Hierarchical Network Fusion for Multi-Modal Electron Micrograph Representation Learning with Foundational Large Language Models
Sakhinana Sagar Srinivas, Geethan Sannidhi, Venkataramana Runkana
TL;DR
This work introduces MultiFusion-LLM, a multimodal framework for nanomaterial identification in electron micrographs that fuses patch-sequence representations with vision-graph priors across multiple patch scales via Hierarchical Network Fusion (HNF). It further enhances domain knowledge by generating detailed nanomaterial descriptions with zero-shot Chain-of-Thought prompting from large language models and pretraining small LMs on these texts, followed by cross-modal fusion through multi-head attention. The method achieves state-of-the-art performance on the SEM dataset aversa2018first, with significant improvements over strong vision and graph baselines and robust ablations validating the contribution of HNF, LLM-derived descriptions, and cross-modal attention. The approach promises improved robustness to distributional shifts and supports high-throughput screening in semiconductor materials research by integrating image-based representations with linguistic domain knowledge.
Abstract
Characterizing materials with electron micrographs is a crucial task in fields such as semiconductors and quantum materials. The complex hierarchical structure of micrographs often poses challenges for traditional classification methods. In this study, we propose an innovative backbone architecture for analyzing electron micrographs. We create multi-modal representations of the micrographs by tokenizing them into patch sequences and, additionally, representing them as vision graphs, commonly referred to as patch attributed graphs. We introduce the Hierarchical Network Fusion (HNF), a multi-layered network structure architecture that facilitates information exchange between the multi-modal representations and knowledge integration across different patch resolutions. Furthermore, we leverage large language models (LLMs) to generate detailed technical descriptions of nanomaterials as auxiliary information to assist in the downstream task.

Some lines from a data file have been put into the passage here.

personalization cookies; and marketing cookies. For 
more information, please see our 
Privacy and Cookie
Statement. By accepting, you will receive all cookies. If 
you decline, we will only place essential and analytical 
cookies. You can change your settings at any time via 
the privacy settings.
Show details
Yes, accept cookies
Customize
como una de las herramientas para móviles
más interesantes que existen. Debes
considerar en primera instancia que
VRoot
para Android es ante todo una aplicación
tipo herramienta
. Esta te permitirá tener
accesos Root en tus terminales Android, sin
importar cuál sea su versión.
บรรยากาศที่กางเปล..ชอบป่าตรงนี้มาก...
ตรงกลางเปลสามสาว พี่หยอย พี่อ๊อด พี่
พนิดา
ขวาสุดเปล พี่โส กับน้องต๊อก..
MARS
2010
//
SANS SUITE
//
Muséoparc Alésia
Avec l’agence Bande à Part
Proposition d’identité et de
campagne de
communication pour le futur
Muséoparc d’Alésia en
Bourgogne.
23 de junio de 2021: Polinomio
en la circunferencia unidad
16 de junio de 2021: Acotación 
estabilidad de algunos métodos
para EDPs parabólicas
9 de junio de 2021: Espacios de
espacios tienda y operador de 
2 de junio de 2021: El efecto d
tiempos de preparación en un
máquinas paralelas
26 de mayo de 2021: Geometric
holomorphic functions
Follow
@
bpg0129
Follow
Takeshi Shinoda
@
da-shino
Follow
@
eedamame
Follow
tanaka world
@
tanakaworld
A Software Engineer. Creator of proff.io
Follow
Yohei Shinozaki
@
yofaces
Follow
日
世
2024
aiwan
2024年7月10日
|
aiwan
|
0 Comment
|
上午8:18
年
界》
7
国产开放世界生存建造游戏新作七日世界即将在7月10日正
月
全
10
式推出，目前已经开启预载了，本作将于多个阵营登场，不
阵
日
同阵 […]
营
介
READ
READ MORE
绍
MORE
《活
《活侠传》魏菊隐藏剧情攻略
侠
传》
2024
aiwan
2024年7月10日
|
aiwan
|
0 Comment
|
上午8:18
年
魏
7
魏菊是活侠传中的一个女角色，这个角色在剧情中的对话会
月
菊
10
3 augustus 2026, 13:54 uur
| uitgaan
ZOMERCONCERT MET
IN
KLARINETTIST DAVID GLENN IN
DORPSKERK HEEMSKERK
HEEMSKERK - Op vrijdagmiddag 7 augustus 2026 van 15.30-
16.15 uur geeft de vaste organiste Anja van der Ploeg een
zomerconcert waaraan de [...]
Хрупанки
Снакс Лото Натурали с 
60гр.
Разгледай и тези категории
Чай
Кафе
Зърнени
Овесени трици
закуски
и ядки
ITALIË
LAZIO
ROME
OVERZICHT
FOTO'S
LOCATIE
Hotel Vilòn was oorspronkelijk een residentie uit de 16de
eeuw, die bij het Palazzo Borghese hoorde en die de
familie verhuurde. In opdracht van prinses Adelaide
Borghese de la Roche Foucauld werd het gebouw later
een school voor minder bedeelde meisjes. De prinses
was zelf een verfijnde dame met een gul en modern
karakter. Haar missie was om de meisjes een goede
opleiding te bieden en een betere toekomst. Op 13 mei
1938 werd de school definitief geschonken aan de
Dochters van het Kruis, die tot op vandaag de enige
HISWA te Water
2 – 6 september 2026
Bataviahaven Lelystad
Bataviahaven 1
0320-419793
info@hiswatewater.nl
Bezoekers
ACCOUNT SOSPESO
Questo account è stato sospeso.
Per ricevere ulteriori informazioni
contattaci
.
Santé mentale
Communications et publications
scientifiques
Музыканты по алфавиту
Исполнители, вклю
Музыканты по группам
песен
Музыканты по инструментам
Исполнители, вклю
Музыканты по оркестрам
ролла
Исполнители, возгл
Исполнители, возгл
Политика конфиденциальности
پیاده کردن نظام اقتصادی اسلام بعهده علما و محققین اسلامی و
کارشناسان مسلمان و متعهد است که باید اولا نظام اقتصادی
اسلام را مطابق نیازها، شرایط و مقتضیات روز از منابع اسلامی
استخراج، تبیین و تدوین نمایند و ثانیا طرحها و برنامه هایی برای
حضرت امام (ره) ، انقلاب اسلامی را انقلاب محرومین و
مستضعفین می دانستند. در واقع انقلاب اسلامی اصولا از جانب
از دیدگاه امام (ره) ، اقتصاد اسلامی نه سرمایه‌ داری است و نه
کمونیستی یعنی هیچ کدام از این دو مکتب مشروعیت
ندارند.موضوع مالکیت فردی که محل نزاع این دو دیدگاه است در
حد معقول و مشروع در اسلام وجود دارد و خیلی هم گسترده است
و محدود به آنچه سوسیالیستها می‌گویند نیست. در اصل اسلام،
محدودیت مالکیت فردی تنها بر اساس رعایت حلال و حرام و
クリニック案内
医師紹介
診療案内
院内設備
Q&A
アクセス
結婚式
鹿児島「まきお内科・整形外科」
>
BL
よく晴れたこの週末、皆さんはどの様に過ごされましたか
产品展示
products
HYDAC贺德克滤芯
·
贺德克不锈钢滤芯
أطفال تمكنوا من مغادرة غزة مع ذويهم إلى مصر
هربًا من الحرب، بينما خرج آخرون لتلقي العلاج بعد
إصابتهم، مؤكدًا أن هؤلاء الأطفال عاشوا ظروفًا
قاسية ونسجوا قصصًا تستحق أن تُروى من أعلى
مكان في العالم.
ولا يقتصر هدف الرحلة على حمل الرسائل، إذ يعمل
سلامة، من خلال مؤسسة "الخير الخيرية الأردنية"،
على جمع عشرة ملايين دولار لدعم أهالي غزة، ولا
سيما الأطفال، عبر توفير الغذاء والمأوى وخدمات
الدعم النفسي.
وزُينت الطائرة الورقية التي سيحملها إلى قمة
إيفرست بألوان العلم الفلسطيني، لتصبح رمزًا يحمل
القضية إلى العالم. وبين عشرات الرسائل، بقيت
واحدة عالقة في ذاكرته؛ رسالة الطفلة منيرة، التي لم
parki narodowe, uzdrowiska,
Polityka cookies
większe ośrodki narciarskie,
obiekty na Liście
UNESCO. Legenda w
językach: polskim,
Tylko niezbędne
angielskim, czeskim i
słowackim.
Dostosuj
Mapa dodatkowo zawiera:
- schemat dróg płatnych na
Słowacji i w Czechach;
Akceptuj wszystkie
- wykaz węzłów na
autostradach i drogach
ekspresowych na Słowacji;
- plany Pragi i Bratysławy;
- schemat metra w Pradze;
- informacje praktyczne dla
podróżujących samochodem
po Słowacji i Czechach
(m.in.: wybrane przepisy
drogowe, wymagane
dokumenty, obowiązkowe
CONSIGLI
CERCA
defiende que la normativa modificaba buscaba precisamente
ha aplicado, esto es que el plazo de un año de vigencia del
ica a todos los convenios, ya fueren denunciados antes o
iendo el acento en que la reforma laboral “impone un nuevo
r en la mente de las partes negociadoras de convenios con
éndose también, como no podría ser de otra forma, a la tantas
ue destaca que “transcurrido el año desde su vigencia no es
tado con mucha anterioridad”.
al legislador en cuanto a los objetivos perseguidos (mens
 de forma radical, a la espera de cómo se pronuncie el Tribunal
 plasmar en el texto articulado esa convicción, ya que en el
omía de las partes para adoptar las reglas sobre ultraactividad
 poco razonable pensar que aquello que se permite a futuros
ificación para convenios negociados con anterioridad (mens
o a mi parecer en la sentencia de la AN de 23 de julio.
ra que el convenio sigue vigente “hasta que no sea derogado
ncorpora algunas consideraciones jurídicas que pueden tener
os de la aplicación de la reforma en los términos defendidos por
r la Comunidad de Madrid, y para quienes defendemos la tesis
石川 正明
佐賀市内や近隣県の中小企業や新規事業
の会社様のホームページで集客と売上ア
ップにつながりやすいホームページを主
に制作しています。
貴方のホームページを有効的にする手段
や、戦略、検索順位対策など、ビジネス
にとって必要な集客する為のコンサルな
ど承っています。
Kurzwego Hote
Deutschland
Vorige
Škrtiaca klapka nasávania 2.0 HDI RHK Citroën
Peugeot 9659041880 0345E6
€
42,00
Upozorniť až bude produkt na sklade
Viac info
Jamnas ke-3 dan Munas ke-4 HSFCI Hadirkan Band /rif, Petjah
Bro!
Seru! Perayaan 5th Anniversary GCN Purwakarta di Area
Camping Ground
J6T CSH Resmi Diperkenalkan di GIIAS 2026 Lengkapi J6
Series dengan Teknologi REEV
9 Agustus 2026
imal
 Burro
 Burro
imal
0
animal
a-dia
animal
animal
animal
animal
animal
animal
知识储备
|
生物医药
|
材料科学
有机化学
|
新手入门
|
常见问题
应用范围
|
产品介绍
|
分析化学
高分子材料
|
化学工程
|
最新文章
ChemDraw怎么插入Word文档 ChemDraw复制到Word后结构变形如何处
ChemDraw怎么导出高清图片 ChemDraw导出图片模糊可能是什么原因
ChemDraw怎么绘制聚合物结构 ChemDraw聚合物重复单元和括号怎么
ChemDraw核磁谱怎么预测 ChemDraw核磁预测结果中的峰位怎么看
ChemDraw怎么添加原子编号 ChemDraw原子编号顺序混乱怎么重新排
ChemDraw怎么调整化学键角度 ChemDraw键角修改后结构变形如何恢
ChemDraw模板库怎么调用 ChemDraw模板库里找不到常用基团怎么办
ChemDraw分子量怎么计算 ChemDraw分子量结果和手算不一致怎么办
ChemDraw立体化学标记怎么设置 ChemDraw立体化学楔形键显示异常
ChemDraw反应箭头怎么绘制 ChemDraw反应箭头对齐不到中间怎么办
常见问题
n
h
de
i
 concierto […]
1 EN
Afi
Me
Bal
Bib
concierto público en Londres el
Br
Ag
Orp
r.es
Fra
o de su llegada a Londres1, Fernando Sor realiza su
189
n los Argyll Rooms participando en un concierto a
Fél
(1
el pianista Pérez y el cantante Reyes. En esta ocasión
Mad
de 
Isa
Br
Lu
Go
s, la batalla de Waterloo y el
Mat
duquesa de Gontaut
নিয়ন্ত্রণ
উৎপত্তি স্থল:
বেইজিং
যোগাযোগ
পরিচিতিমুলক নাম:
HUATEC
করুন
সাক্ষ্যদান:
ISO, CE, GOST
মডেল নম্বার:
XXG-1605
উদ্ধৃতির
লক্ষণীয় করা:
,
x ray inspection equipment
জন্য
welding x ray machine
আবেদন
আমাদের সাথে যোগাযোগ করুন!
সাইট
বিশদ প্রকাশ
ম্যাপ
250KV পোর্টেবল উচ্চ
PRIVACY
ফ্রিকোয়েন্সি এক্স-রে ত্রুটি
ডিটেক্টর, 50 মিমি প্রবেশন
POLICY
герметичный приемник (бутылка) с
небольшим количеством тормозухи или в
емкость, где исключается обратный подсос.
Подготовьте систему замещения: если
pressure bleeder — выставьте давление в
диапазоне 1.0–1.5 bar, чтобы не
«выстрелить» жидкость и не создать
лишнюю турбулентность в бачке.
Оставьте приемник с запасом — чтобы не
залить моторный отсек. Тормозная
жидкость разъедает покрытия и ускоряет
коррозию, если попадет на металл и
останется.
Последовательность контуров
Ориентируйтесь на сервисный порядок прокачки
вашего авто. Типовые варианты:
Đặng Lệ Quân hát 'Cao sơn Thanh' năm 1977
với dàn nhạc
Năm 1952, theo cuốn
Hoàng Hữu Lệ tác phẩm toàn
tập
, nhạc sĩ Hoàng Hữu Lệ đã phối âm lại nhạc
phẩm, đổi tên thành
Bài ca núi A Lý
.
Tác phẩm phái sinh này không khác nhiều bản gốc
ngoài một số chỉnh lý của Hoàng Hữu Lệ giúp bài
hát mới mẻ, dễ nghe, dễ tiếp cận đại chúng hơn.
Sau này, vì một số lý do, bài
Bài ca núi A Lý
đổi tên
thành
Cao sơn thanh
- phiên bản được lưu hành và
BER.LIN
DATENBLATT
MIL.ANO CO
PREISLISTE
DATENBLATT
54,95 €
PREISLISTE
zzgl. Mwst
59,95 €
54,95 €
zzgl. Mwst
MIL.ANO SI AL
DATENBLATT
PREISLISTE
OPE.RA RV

We utilize a cross-modal attention mechanism for knowledge fusion across cross-domain representations(both image-based and linguistic insights) to predict the nanomaterial category. This multi-faceted approach promises a more comprehensive and accurate representation and classification of micrographs for nanomaterial identification. Our framework outperforms traditional methods, overcoming challenges posed by distributional shifts, and facilitating high-throughput screening.